┌──

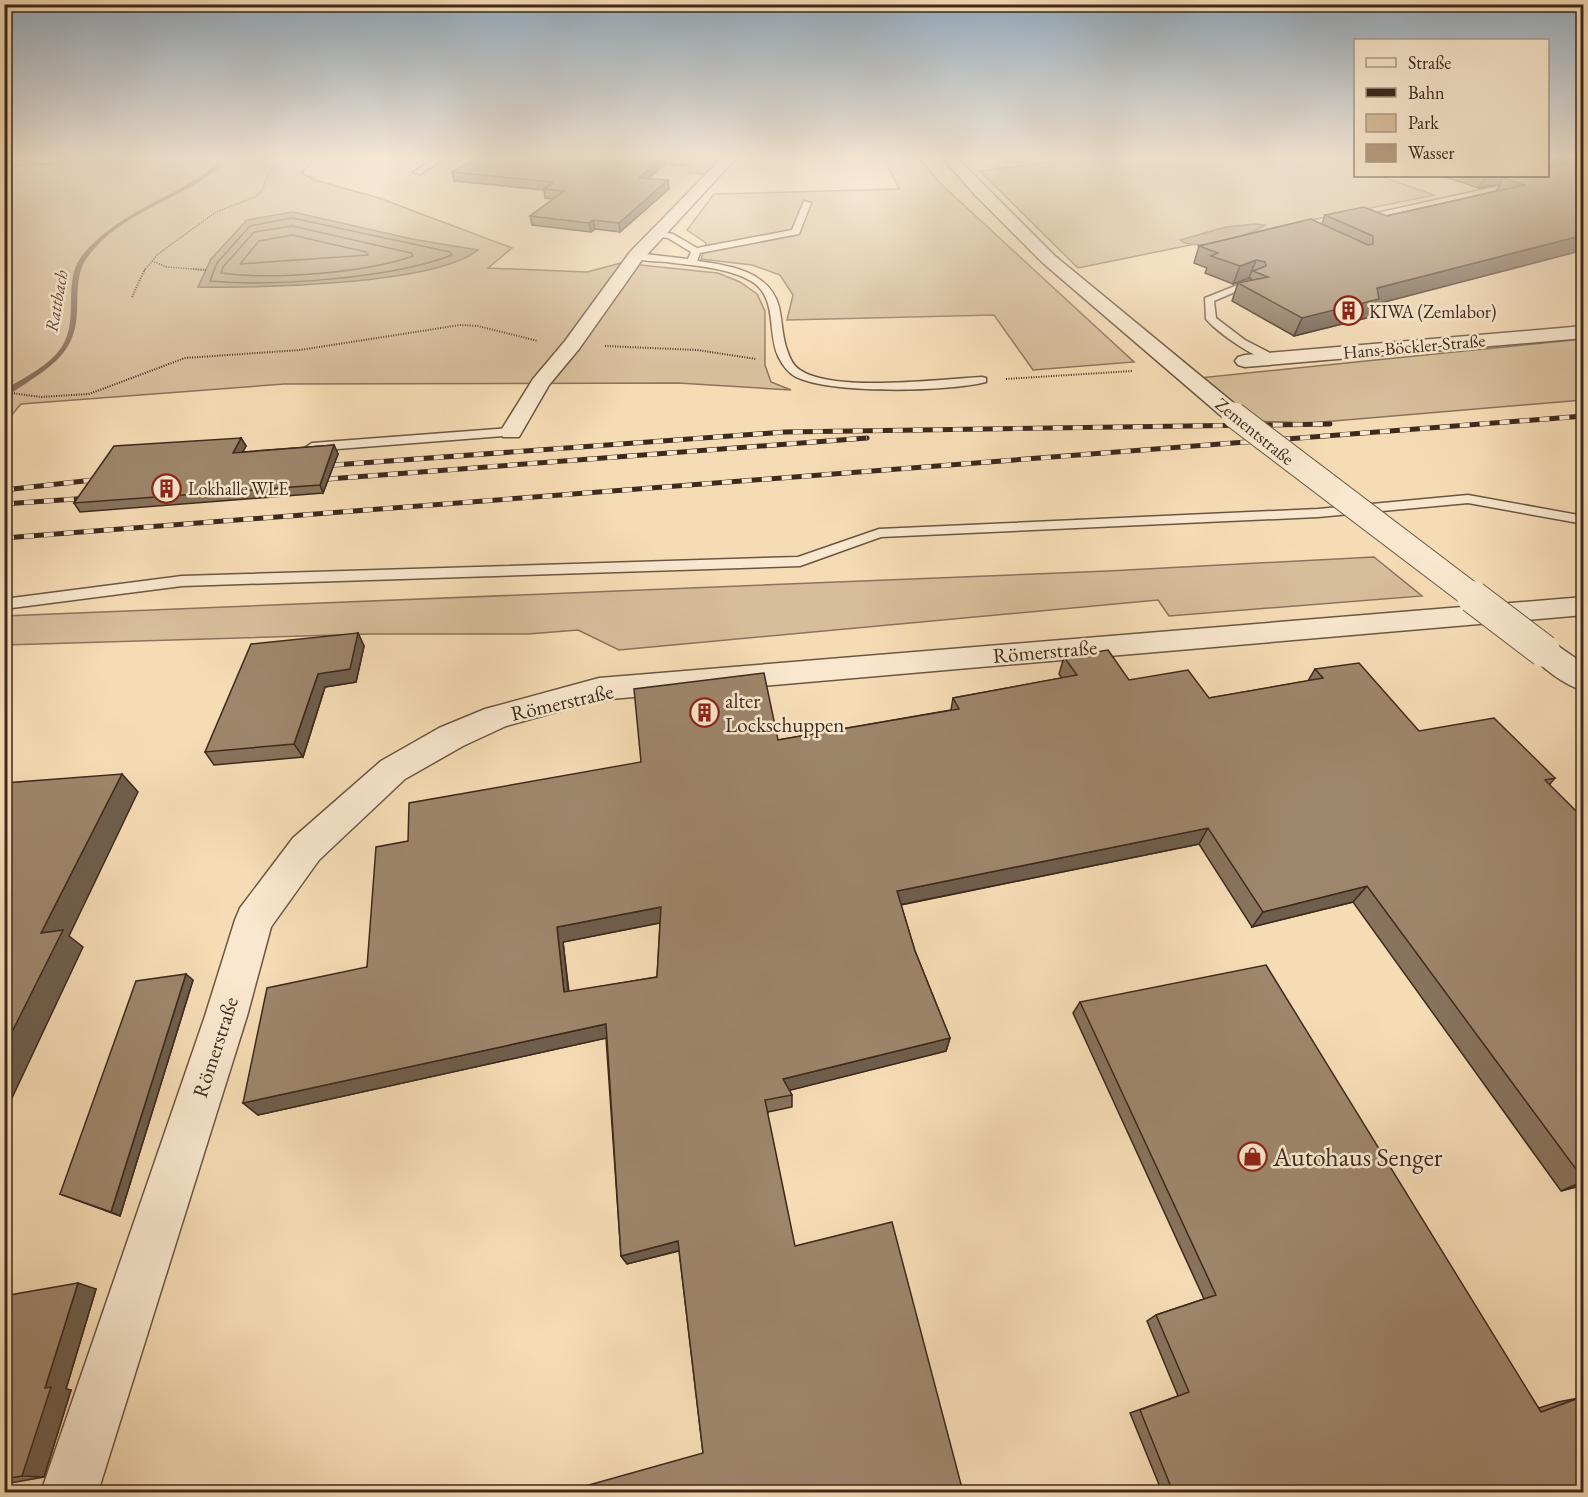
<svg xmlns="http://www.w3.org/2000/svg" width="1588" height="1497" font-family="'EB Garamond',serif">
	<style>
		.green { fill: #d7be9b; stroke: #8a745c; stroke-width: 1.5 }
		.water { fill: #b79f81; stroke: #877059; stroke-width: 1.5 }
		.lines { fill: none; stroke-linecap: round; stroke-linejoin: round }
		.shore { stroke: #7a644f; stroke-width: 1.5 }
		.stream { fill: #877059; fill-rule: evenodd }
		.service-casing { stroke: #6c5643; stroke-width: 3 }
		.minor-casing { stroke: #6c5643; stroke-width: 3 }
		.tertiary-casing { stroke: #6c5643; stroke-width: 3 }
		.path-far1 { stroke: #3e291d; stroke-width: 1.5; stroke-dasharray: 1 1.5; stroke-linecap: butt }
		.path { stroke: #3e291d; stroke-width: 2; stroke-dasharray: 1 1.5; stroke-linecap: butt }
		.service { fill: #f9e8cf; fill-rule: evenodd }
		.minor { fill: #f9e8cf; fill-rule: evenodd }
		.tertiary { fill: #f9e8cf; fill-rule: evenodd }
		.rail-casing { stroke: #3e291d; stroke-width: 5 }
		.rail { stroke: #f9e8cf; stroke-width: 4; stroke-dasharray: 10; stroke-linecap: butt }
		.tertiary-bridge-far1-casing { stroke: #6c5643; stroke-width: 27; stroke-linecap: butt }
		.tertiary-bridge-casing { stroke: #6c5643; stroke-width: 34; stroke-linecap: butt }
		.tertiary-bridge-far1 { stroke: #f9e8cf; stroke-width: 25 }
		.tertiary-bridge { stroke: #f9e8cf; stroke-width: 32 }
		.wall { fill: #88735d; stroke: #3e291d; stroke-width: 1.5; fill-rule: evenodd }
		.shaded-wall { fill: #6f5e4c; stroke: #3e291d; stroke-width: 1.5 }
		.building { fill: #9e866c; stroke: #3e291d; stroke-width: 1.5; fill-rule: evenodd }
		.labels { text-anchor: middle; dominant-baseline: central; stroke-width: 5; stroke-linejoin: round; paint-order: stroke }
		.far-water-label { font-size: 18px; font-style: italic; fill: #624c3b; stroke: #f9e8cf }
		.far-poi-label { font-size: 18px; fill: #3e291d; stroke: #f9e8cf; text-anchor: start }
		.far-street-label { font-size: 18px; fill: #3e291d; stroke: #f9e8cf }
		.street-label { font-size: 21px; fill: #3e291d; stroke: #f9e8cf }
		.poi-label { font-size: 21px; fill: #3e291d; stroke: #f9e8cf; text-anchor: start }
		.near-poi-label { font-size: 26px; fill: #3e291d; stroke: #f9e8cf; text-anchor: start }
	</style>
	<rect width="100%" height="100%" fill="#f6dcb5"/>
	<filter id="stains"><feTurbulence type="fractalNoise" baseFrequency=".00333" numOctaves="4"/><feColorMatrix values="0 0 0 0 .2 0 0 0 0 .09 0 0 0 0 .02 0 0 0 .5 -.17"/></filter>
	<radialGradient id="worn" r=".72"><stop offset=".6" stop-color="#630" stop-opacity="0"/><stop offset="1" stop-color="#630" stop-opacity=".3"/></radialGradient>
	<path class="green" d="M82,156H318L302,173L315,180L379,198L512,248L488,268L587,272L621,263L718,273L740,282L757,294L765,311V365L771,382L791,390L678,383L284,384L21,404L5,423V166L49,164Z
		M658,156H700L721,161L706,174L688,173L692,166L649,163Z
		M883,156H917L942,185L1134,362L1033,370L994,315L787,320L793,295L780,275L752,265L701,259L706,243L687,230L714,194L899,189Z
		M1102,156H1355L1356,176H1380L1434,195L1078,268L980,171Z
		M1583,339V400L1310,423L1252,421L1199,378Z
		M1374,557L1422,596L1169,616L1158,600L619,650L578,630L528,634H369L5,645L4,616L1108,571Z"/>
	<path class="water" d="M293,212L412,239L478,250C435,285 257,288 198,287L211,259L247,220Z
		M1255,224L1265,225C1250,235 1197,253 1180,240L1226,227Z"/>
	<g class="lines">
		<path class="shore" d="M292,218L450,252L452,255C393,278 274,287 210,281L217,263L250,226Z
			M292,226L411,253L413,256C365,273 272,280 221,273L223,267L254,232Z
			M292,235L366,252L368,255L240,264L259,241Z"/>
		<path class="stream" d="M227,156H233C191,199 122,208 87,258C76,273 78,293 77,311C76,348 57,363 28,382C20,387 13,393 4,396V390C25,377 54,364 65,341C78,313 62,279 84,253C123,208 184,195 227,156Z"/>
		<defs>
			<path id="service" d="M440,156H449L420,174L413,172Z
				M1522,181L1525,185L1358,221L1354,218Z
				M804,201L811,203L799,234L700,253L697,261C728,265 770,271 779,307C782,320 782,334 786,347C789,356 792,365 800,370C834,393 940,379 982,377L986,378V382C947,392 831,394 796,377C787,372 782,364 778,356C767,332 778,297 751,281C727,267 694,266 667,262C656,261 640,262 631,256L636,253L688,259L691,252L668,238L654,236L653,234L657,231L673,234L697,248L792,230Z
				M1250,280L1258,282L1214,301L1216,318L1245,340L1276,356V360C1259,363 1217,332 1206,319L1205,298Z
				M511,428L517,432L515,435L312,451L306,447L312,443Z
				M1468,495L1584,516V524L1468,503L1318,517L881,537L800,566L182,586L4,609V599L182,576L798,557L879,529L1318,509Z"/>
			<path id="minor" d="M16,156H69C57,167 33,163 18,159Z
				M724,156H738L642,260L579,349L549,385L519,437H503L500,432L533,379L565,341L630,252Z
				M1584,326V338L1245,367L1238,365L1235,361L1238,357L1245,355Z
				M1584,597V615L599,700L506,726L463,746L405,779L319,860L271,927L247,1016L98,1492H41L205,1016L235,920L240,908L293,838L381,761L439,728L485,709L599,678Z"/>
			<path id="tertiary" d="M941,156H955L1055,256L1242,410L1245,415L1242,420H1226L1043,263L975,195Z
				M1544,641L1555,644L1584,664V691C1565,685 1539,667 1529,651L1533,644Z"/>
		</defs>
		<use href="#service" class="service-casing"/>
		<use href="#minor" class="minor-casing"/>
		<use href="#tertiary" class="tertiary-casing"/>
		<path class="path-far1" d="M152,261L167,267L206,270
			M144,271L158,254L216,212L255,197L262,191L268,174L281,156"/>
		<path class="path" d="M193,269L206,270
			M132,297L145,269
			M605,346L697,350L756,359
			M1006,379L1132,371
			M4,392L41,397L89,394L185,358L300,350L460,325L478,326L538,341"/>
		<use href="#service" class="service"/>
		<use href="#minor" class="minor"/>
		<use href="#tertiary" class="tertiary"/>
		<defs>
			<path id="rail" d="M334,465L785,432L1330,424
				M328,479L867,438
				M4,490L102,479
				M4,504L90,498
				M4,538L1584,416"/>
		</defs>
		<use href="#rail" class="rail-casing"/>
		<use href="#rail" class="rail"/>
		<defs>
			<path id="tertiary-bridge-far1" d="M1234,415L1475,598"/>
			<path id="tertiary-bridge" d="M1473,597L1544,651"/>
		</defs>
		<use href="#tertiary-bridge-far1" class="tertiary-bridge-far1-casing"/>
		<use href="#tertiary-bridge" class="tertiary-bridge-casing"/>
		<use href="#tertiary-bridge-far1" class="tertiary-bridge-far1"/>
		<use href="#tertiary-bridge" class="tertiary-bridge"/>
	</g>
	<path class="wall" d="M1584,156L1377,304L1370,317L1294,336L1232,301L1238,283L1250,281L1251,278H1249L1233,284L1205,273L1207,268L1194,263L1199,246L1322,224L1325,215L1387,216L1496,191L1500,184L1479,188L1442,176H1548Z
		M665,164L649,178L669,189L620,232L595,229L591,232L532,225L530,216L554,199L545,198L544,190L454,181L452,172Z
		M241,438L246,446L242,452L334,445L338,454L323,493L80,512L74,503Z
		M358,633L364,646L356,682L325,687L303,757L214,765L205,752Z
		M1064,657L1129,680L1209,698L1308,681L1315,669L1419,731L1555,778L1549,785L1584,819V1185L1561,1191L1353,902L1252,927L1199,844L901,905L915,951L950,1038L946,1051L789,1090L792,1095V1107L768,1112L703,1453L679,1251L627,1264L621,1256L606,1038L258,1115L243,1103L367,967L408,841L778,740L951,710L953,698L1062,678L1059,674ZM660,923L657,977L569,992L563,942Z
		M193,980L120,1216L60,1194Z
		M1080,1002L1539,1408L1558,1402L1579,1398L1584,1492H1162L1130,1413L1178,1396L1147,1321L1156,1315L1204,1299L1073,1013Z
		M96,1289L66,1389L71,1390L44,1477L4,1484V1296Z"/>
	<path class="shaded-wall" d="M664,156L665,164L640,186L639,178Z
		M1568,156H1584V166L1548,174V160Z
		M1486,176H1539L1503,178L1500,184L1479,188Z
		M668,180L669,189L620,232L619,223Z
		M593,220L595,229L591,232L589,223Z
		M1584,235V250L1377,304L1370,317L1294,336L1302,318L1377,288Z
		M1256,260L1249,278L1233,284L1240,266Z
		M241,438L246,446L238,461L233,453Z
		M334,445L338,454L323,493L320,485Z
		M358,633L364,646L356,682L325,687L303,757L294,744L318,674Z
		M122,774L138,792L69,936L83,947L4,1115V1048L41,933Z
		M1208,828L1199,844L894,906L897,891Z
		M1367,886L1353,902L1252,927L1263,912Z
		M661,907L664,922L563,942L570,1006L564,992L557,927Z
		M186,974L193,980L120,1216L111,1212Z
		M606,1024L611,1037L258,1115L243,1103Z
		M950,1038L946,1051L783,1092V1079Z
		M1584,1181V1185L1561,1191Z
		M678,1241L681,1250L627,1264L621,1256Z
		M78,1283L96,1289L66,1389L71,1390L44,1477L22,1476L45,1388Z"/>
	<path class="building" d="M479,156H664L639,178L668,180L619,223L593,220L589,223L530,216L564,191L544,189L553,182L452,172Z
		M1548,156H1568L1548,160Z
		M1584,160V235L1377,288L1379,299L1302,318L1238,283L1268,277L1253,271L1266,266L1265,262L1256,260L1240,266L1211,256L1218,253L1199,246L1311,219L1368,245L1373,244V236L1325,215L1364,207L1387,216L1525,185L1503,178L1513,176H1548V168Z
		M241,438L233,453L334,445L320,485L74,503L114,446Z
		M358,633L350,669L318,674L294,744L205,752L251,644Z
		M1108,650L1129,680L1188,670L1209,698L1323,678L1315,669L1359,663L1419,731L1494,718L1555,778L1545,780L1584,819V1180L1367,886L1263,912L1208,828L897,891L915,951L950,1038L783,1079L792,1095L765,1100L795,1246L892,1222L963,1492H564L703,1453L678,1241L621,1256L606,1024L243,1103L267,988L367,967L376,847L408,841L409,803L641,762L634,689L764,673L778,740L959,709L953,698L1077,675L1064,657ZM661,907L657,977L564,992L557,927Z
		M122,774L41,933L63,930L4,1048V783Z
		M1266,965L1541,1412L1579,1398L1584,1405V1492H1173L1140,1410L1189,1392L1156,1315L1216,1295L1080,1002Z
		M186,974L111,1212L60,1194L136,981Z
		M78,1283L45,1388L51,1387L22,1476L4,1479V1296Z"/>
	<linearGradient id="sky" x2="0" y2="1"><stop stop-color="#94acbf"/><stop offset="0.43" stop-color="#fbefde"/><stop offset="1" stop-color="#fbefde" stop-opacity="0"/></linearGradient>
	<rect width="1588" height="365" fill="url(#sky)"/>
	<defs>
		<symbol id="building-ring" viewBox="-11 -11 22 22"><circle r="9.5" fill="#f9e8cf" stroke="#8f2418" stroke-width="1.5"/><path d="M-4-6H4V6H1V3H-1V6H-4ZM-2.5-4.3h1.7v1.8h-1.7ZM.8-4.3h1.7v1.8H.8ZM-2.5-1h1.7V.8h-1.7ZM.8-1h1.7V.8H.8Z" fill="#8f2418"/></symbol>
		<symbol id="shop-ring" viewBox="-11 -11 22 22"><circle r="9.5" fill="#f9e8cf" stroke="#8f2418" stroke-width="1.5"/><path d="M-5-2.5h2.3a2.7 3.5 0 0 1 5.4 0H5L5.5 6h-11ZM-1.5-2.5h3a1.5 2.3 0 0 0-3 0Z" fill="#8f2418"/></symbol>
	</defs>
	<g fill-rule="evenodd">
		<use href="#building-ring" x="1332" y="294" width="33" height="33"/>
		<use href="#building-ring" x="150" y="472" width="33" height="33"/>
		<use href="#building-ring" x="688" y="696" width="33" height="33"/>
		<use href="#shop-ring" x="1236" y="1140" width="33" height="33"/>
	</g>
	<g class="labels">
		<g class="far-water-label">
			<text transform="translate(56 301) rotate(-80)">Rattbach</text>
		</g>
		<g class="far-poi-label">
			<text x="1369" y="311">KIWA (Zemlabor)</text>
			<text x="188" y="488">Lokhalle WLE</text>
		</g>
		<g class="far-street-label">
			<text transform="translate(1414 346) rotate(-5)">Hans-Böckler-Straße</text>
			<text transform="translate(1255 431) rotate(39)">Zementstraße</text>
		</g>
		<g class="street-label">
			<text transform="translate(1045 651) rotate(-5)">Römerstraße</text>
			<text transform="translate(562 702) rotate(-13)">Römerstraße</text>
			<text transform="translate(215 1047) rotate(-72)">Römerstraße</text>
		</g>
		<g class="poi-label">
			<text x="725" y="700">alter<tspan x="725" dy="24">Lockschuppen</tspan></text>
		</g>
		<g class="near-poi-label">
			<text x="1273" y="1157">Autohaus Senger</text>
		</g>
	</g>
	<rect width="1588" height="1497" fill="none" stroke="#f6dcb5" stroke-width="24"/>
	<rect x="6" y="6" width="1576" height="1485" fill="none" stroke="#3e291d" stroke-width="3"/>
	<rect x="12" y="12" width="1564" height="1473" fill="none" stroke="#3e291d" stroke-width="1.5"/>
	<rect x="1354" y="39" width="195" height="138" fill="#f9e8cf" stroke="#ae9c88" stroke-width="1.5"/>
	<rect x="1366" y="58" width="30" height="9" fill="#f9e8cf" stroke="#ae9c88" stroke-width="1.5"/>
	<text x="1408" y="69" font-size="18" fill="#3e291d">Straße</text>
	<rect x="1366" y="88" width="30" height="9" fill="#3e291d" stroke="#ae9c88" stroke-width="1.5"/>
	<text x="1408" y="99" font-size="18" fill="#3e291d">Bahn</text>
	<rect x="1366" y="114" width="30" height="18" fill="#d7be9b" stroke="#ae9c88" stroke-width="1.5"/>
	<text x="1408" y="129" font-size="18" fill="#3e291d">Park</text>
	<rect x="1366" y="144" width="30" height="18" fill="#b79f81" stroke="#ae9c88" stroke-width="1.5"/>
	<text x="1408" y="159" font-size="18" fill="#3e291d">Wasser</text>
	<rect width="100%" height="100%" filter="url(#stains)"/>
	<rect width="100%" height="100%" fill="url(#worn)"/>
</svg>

└──

## Aim of the task
Go through the entries above, and wherever a line holds the word "labels", copy that line.

## Answer
		.labels { text-anchor: middle; dominant-baseline: central; stroke-width: 5; stroke-linejoin: round; paint-order: stroke }
	<g class="labels">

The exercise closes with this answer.